◆ Task brief ◆
Output nothing but the lines from the first line of the entries to the line with "Texas and Southwestern", inclusive, exactly as they read.

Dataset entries
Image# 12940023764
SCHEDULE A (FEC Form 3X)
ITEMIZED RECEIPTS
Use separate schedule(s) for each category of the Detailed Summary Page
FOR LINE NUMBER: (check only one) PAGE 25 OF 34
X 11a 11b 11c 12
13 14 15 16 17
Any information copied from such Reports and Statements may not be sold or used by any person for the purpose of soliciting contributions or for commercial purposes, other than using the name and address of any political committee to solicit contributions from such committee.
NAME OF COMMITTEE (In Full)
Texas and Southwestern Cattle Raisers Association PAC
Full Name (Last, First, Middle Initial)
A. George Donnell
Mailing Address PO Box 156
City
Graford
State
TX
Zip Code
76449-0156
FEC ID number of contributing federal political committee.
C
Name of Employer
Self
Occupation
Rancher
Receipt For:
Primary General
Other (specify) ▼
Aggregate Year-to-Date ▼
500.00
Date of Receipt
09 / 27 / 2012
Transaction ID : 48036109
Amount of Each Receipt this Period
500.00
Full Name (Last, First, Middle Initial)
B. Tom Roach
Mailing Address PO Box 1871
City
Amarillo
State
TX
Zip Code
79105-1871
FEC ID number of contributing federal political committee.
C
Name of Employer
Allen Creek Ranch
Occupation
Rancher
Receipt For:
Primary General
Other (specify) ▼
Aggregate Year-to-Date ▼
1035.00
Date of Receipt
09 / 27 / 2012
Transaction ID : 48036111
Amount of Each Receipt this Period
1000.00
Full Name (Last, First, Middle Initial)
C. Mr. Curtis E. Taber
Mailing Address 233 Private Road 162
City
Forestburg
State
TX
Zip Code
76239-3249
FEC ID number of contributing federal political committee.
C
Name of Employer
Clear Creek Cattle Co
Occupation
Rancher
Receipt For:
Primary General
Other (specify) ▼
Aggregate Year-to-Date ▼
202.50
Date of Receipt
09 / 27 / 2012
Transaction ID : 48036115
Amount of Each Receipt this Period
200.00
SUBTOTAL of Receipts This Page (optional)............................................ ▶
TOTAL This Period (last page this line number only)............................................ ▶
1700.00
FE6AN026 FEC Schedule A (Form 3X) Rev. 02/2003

◆ Response to the task ◆
Image# 12940023764
SCHEDULE A (FEC Form 3X)
ITEMIZED RECEIPTS
Use separate schedule(s) for each category of the Detailed Summary Page
FOR LINE NUMBER: (check only one) PAGE 25 OF 34
X 11a 11b 11c 12
13 14 15 16 17
Any information copied from such Reports and Statements may not be sold or used by any person for the purpose of soliciting contributions or for commercial purposes, other than using the name and address of any political committee to solicit contributions from such committee.
NAME OF COMMITTEE (In Full)
Texas and Southwestern Cattle Raisers Association PAC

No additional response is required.